ABOUT THIS EXERCISE: Write the listing out once more, with every line exactly as it stands.
# # # # #
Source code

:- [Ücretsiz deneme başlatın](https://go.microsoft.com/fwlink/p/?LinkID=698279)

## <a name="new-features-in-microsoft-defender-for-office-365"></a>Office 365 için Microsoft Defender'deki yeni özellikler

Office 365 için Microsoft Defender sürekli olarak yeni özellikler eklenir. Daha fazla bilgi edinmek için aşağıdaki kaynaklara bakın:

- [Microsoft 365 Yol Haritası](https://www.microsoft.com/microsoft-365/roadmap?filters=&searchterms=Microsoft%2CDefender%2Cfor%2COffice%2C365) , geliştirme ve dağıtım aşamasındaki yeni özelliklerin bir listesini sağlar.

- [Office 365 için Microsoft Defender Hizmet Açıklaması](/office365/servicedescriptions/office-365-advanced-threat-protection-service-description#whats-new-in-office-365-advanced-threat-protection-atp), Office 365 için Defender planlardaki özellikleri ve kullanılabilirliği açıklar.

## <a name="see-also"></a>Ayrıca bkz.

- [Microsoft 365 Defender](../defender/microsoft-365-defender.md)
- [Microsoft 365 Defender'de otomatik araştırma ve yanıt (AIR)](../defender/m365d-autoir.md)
# # # # #
RESPONSE TO THE EXERCISE:
Source code

:- [Ücretsiz deneme başlatın](https://go.microsoft.com/fwlink/p/?LinkID=698279)

## <a name="new-features-in-microsoft-defender-for-office-365"></a>Office 365 için Microsoft Defender'deki yeni özellikler

Office 365 için Microsoft Defender sürekli olarak yeni özellikler eklenir. Daha fazla bilgi edinmek için aşağıdaki kaynaklara bakın:

- [Microsoft 365 Yol Haritası](https://www.microsoft.com/microsoft-365/roadmap?filters=&searchterms=Microsoft%2CDefender%2Cfor%2COffice%2C365) , geliştirme ve dağıtım aşamasındaki yeni özelliklerin bir listesini sağlar.

- [Office 365 için Microsoft Defender Hizmet Açıklaması](/office365/servicedescriptions/office-365-advanced-threat-protection-service-description#whats-new-in-office-365-advanced-threat-protection-atp), Office 365 için Defender planlardaki özellikleri ve kullanılabilirliği açıklar.

## <a name="see-also"></a>Ayrıca bkz.

- [Microsoft 365 Defender](../defender/microsoft-365-defender.md)
- [Microsoft 365 Defender'de otomatik araştırma ve yanıt (AIR)](../defender/m365d-autoir.md)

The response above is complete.